🤖 AI Summary
Single-cell temporal snapshot data lack individual trajectory observations, and exhibit unknown, state-dependent stochasticity—posing challenges for long-term extrapolation. Existing Schrödinger bridge methods are constrained by predefined dynamics or constant diffusion coefficients, limiting their predictive capability.
Method: We propose the first MMD-based snapshot dynamical modeling framework, introducing an MMD loss defined over the joint state-time distribution. Coupled with implicit stochastic differential equation parameterization and a robust learning scheme for incomplete observations, our approach enables end-to-end, data-driven learning of state-dependent diffusion coefficients—without assuming prior dynamical structure.

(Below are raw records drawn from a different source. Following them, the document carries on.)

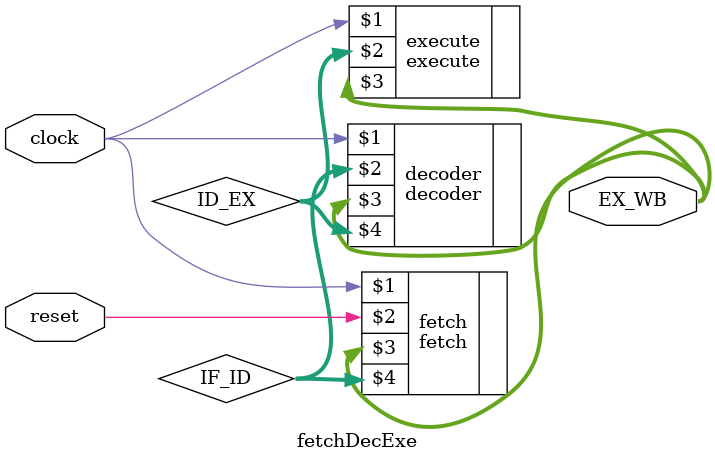
<source format=v>
`timescale 1ns / 100 ps
module fetchDecExe(
	input clock,
	input reset,
	output [70:0] EX_WB
	);

wire [175:0]ID_EX;
wire [63:0] IF_ID;
wire [70:0] EX_WB;

fetch fetch(clock,reset, EX_WB, IF_ID);
decoder decoder(clock, IF_ID, EX_WB,ID_EX);
execute execute(clock, ID_EX, EX_WB);
endmodule
</source>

Results: The method ensures reliable inference under sparse and missing observations. Evaluated on multiple synthetic and real datasets, it significantly improves long-term extrapolation accuracy, achieves state-of-the-art or superior performance in interpolation and velocity field reconstruction, and successfully infers differentiation outcomes from early stem cell states.
📝 Abstract
Scientists often want to make predictions beyond the observed time horizon of"snapshot"data following latent stochastic dynamics. For example, in time course single-cell mRNA profiling, scientists have access to cellular transcriptional state measurements (snapshots) from different biological replicates at different time points, but they cannot access the trajectory of any one cell because measurement destroys the cell. Researchers want to forecast (e.g.) differentiation outcomes from early state measurements of stem cells. Recent Schr""odinger-bridge (SB) methods are natural for interpolating between snapshots. But past SB papers have not addressed forecasting -- likely since existing methods either (1) reduce to following pre-set reference dynamics (chosen before seeing data) or (2) require the user to choose a fixed, state-independent volatility since they minimize a Kullback-Leibler divergence. Either case can lead to poor forecasting quality. In the present work, we propose a new framework, SnapMMD, that learns dynamics by directly fitting the joint distribution of both state measurements and observation time with a maximum mean discrepancy (MMD) loss. Unlike past work, our method allows us to infer unknown and state-dependent volatilities from the observed data. We show in a variety of real and synthetic experiments that our method delivers accurate forecasts. Moreover, our approach allows us to learn in the presence of incomplete state measurements and yields an $R^2$-style statistic that diagnoses fit. We also find that our method's performance at interpolation (and general velocity-field reconstruction) is at least as good as (and often better than) state-of-the-art in almost all of our experiments.